From the figure above, the learning rate of 1.0 has a better learning perfromance than all others.
Besides, the learning rates larger than 1.0 will lead an overflow of computing.
Therefore, the value of 1.0 has been chosen as the learning rate in below study.

In [14]:
# run gradient descent to minimize cost
g = multiclass_softmax_normalized; max_its = 200; alpha_choice = 1;

weight_history_normalized,cost_history_normalized = gradient_descent(g,alpha_choice,max_its,w)

In [20]:
# multiclass counting cost
def multiclass_counting_cost_normalized(w):                
    # pre-compute predictions on all points
    all_evals = model(x_normalized,w)

    # compute predictions of each input point
    y_predict = (np.argmax(all_evals,axis = 1))[:,np.newaxis]

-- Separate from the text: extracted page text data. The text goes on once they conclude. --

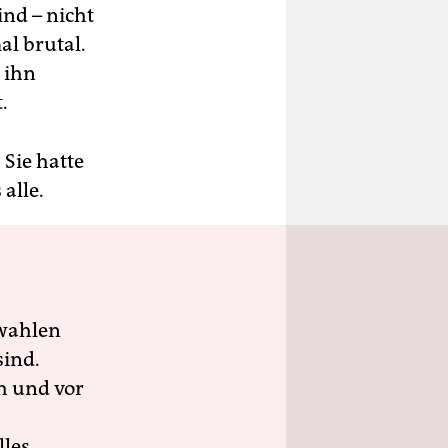
ind – nicht
l brutal.
 ihn
.
 Sie hatte
 alle.
wahlen
sind.
h und vor
lles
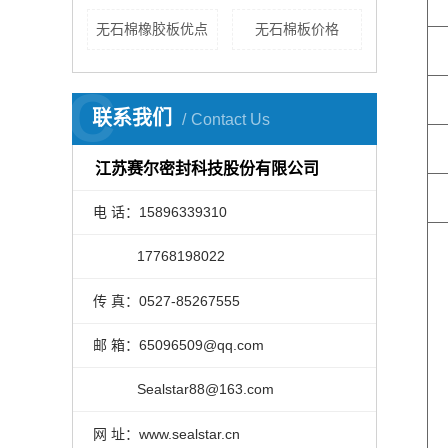
无石棉橡胶板优点
无石棉板价格
C
联系我们
Contact Us
江苏赛尔密封科技股份有限公司
电 话：15896339310
17768198022
传 真：0527-85267555
邮 箱：65096509@qq.com
Sealstar88@163.com
网 址：www.sealstar.cn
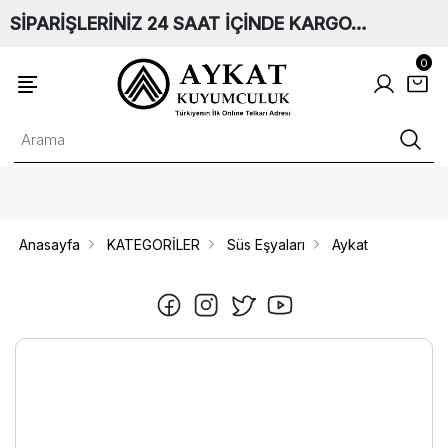
SİPARİŞLERİNİZ 24 SAAT İÇİNDE KARGO…
0
Anasayfa
KATEGORİLER
Süs Eşyaları
Aykat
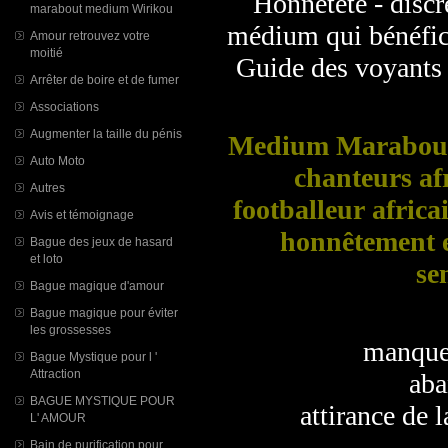
Honnêteté - discré
marabout medium Wirikou
médium qui bénéfici
Amour retrouvez votre
moitié
Guide des voyants a
Arrêter de boire et de fumer
Associations
Augmenter la taille du pénis
Medium Marabout 
Auto Moto
chanteurs af
Autres
footballeur africai
Avis et témoignage
honnêtement e
Bague des jeux de hasard
et loto
se
Bague magique d'amour
Bague magique pour éviter
les grossesses
manque d
Bague Mystique pour l '
Attraction
aband
BAGUE MYSTIQUE POUR
attirance de la 
L' AMOUR
Bain de purification pour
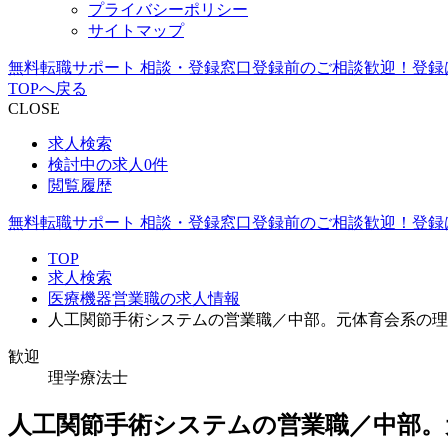
プライバシーポリシー
サイトマップ
無料転職サポート 相談・登録窓口
登録前のご相談歓迎！登録
TOPへ戻る
CLOSE
求人検索
検討中の求人
0件
閲覧履歴
無料転職サポート 相談・登録窓口
登録前のご相談歓迎！登録
TOP
求人検索
医療機器営業職の求人情報
人工関節手術システムの営業職／中部。元体育会系の理
歓迎
理学療法士
人工関節手術システムの営業職／中部。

    # compare predicted label to actual label
    count = np.sum(np.abs(np.sign(y - y_predict)))

    # return number of misclassifications
    return count

In [21]:
#misclass_history = [counting_cost(weight_history[n]) for n in range(1+max_its)]
misclass_history_normalized = [multiclass_counting_cost_normalized(weight_history_normalized[n])
                               for n in range(1+max_its)]

In [29]:
#plt.figure()
plt.figure()
plt.subplot(211)
plt.plot(np.arange((len(cost_history_normalized))), cost_history_normalized,label=r'$\alpha = 1$')
#plt.xlabel('iterations')
plt.ylabel('cost function')
plt.title('Cost Functions')

plt.legend()

plt.subplot(212)
#plt.plot(np.arange((len(misclass_history))), misclass_history, label='standard')
plt.plot(np.arange((len(misclass_history_normalized))), misclass_history_normalized,label=r'$\alpha = 1$')
plt.xlabel('iterations')
plt.ylabel('misclassifications')
plt.title('Misclassifications')
plt.legend()
plt.show()

<IPython.core.display.Javascript object>

In [36]:
print( misclass_history_normalized[max_its])

287.0


In [30]:
minIter = np.argmin(misclass_history_normalized)

In [31]:
minIter

200

As it is shown, the learning process with normalization in learning rate of 1 has got a 97% accuracy after 200 iterations.